**Trecho selecionado**
Em síntese, a afeição espiritual é a única resistente no domínio do Espírito. Na Terra e nas esferas do trabalho corporal, concorre para o avanço moral do Espírito encarnado que, sob a influência simpática, realiza milagres de abnegação e de devotamento aos seres amados. Aqui, nas moradas celestes, ela é a completa satisfação de todas as aspirações e a maior felicidade que o Espírito possa desfrutar.
Até aqui a reencarnação tem sido admitida de maneira muito prolongada; não se pensou que esse prolongamento da corporeidade, embora cada vez menos material, acarretava necessidades que deviam atrasar o progresso do Espírito. Com efeito, admitindo a persistência da geração nos mundos superiores, se atribuem ao Espírito encarnado necessidades corporais, dão-lhe deveres e ocupações ainda materiais, que o sujeitam e detêm o impulso dos estudos espirituais. Qual a necessidade desses entraves? Não pode o Espírito gozar das alegrias do amor sem sofrer as enfermidades corporais? Mesmo na Terra, esse sentimento existe por si mesmo, independente da parte material do nosso ser; por mais raros que sejam, há exemplos suficientes para provar que deve ser sentido, de modo mais geral, entre os seres mais espiritualizados.
A reencarnação proporciona a união dos corpos; o amor puro, apenas a união das almas. Os Espíritos se unem segundo afeições iniciadas em mundos inferiores, e trabalham juntos por seu progresso espiritual. Têm uma organização fluídica totalmente diferente da que era consequência de seu aparelho corporal, e seus trabalhos se exercem sobre os fluidos, e não sobre os objetos materiais. Vão a esferas que, também, realizaram seu período material e cujo trabalho humano ensejou a desmaterialização, esferas que, chegadas ao apogeu de seu aperfeiçoamento, também passaram por uma transformação superior que as torna apropriadas a experimentar outras modificações, mas num sentido inteiramente fluídico.
Agora compreendeis a imensa força do fluido, força que mal podeis constatar, mas que não vedes nem apalpais. Num estado menos pesado ao em que estais, tereis outros meios de ver, tocar, trabalhar esse fluido, que é o grande agente da vida universal. Por que, então, o Espírito ainda teria necessidade de um corpo para um trabalho que está fora das apreciações corporais? Dir-me-eis que esse corpo estará em relação com os novos trabalhos que o Espírito deverá realizar; mas, levando-se em conta que esses trabalhos serão completamente fluídicos e espirituais nas esferas superiores, por que lhe dar o embaraço das necessidades corporais, uma vez que a reencarnação determina sempre, como já disse, geração e alimentação, isto é, necessidades da matéria a satisfazer e, em contrapartida, entraves para o Espírito? Compreendei que o Espírito deve ser livre em seu voo para o infinito; compreendei que, tendo saído das fraldas da matéria, aspira, como a criança, a marchar e a correr sem ser detido pelo zelo materno, e que essas primeiras necessidades da primeira educação da criança são supérfluas para a criança crescida, e insuportáveis para o adolescente. Não desejeis, pois, ficar na infância; olhai-vos como alunos que fazem os últimos estudos escolares e se dispõem a entrar no mundo, a nele ter a sua posição e a começar trabalhos de outro gênero, que seus estudos preliminares terão facilitado.

**Suas instruções**
De acordo com o trecho selecionado, o que a reencarnação proporciona, em contraste com o amor puro?

**Material fornecido**
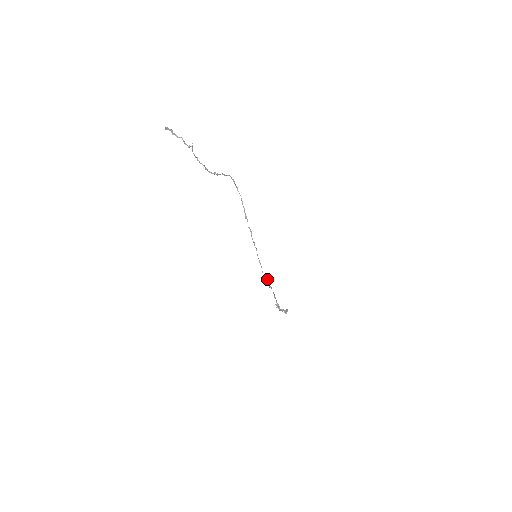
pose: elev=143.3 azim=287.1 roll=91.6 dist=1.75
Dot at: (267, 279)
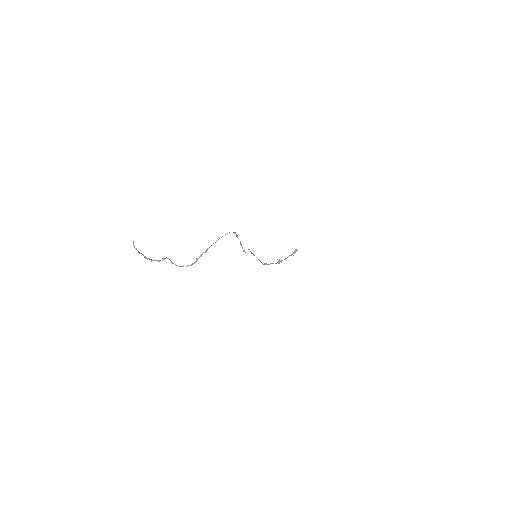
Dot at: (266, 263)
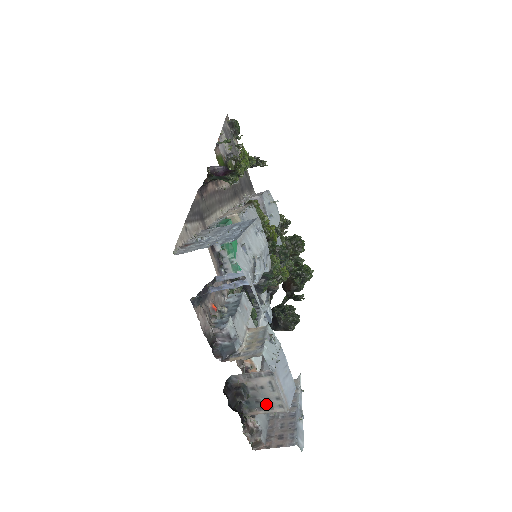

**Solução da tarefa**
A reencarnação proporciona a união dos corpos, enquanto o amor puro proporciona apenas a união das almas.